## DOCUMENT EXTRACT
++++++++

Our reconstruction includes the regularization term σ, which acts as a low-pass filter to prevent overfitting when solving the ill-posed inverse problem. As σ is increased, the amount of smoothing is reduced, causing the reconstructed values to change. It is desirable for σ to be large to minimize smoothing, but small enough to ensure that the image does not become distorted due to overfitting. Here, we found that the values of σ which gave quantitatively correct values for ${\mu }_{a_x}$, ${\mu }_{a_m}$, and η corresponded to the most accurate images of the inhomogeneity size and location. These values of σ were not the maximum values that resulted in no distortion of the images due to overfitting, as would otherwise be used if the quantitatively correct values for ${\mu }_{a_x}$, ${\mu }_{a_m}$, and η where unknown. Thus, using known quantitative information allows improved regularization, resulting in better reconstructed images. Alternatively, if the size and location of the inhomogeneity are known or can be estimated, quantitative information can be extracted, useful for biomedical applications.

In Fig. 4 we show a printed slab and its corresponding ${\mu }_s^{\prime }$ spectrum, demonstrating that ${\mu }_s^{\prime }$ can be increased beyond Fig. 2(b), such that it is more pertinent to tissues. We expect that ${\mu }_s^{\prime }$ can be increased significantly beyond Fig. 4(b). Theoretically, the design of ${\mu }_s^{\prime }$ is limited by the settling of beads from the resin mixture during printing, but we did not observe this for any of our prints. The design may also be limited by the power of the 405 nm Form 1 + laser, which may not be able to solidify the resin for very large ${\mu }_s^{\prime }$. We also did not observe this, but the problem could be remedied with a different printer.

Fig. 4.

(a) A 5 × 5 × 0.4 cm slab printed using f_v = 0.015. The removable piece shown in Fig. 2(d) is included for comparison. (b) ${\mu }_s^{\prime }$ spectrum of the slab, designed using Mie theory (blue) and estimated from measurements (red).

The RI of the clear resin is high compared to water, but this did not affect our results using unmodulated light, and other resins may become available with lower RI. Mie theory can describe the absorption of a medium [15], allowing straightforward extension of our method to design both the ${\mu }_s^{\prime }$ and μ_a of printed phantoms with the addition of absorbing agents, such as India ink or nigrosin to the resin. Black photopolymer resins are available, leading us to believe the absorption could be tuned over a wide range on commercial 3D printers without disrupting the printing process. Fluorescent chemicals such as quantum dots could also be added to the resin.

We have demonstrated a new method for fabricating phantoms using 3D printing that allows design of the phantom’s optical properties and geometry, for example, to match a particular subject. We fabricated and imaged a mouse phantom with FODT and obtained quantitative information. Our method can be used to create phantoms with different geometries, for other imaging modalities, and for calibration of data captured from live animals. Fundamentally, with improved printing technology, our method could allow a phantom to be printed from multiple materials with optical properties that match those of the respective tissues.

++++++++

## Saved entries
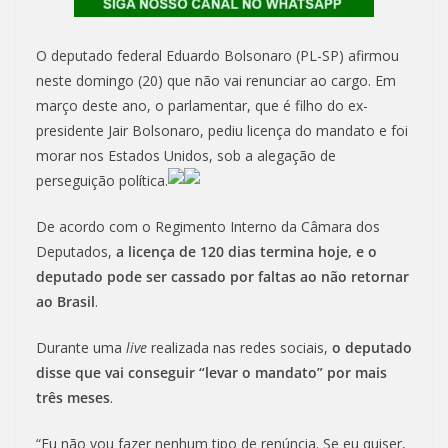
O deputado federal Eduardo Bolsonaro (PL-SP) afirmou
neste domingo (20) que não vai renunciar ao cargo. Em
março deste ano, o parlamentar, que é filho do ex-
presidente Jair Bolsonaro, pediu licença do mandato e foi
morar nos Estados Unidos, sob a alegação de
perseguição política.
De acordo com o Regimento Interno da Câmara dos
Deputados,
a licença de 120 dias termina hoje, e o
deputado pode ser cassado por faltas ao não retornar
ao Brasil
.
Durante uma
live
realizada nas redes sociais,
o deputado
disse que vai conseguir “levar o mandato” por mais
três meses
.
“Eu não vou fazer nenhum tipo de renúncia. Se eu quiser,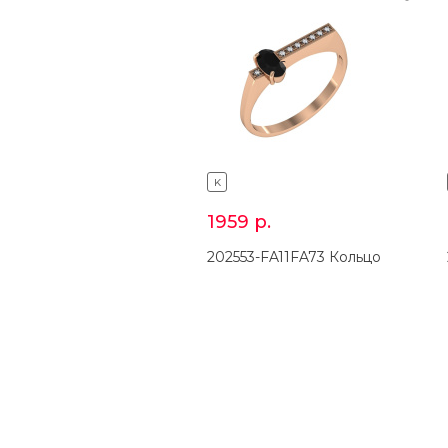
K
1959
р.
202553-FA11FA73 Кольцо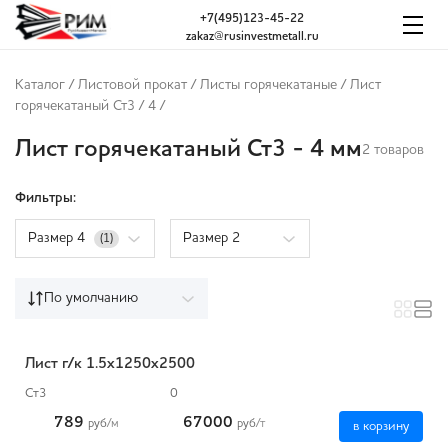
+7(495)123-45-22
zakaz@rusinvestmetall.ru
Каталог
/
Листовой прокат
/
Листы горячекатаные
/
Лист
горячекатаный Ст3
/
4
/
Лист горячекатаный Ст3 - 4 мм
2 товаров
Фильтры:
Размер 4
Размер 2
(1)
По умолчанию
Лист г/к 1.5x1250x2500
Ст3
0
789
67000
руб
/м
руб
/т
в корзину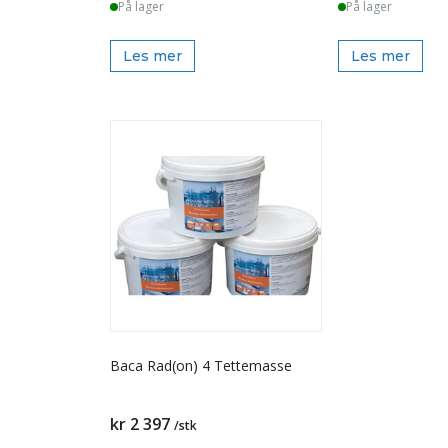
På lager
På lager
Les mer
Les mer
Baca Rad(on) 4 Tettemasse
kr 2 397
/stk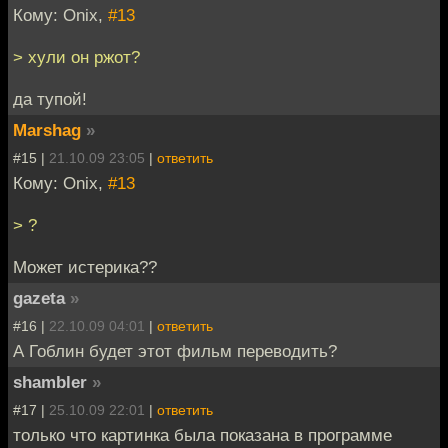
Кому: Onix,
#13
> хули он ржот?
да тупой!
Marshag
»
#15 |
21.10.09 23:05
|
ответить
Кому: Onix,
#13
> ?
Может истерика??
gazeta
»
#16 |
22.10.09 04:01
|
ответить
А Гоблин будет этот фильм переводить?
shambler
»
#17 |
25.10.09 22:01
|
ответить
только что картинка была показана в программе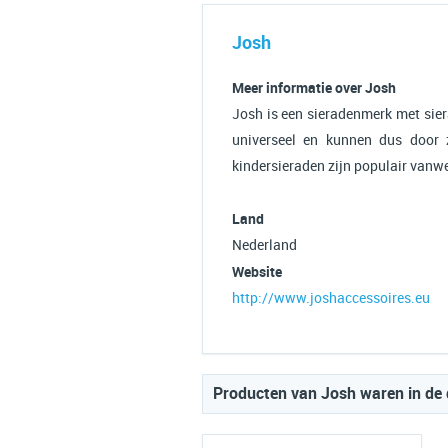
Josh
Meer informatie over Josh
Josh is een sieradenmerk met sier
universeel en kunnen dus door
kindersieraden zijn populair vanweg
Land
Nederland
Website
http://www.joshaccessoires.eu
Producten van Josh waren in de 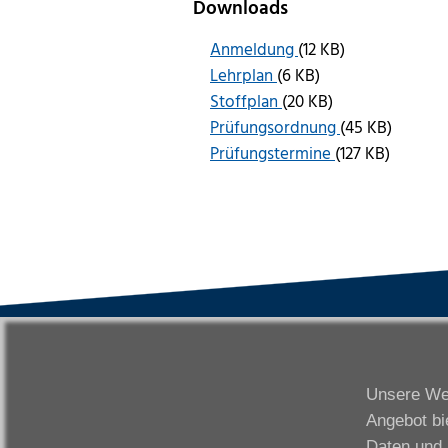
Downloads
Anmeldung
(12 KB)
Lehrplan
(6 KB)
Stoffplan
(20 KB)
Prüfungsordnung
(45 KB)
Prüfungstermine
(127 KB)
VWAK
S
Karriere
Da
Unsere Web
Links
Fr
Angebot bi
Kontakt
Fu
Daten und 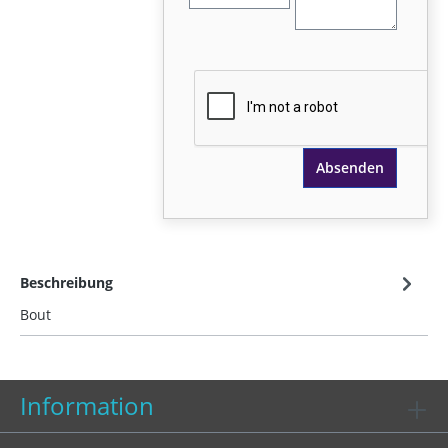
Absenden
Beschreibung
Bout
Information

++++++++

## AIM OF THE TASK
Copy everything in the passage on 3D-printed optical phantoms from "(a) A 5 × 5 × 0.4" down to "from measurements (red).".

## RESULT FOR THIS EXERCISE
(a) A 5 × 5 × 0.4 cm slab printed using f_v = 0.015. The removable piece shown in Fig. 2(d) is included for comparison. (b) ${\mu }_s^{\prime }$ spectrum of the slab, designed using Mie theory (blue) and estimated from measurements (red).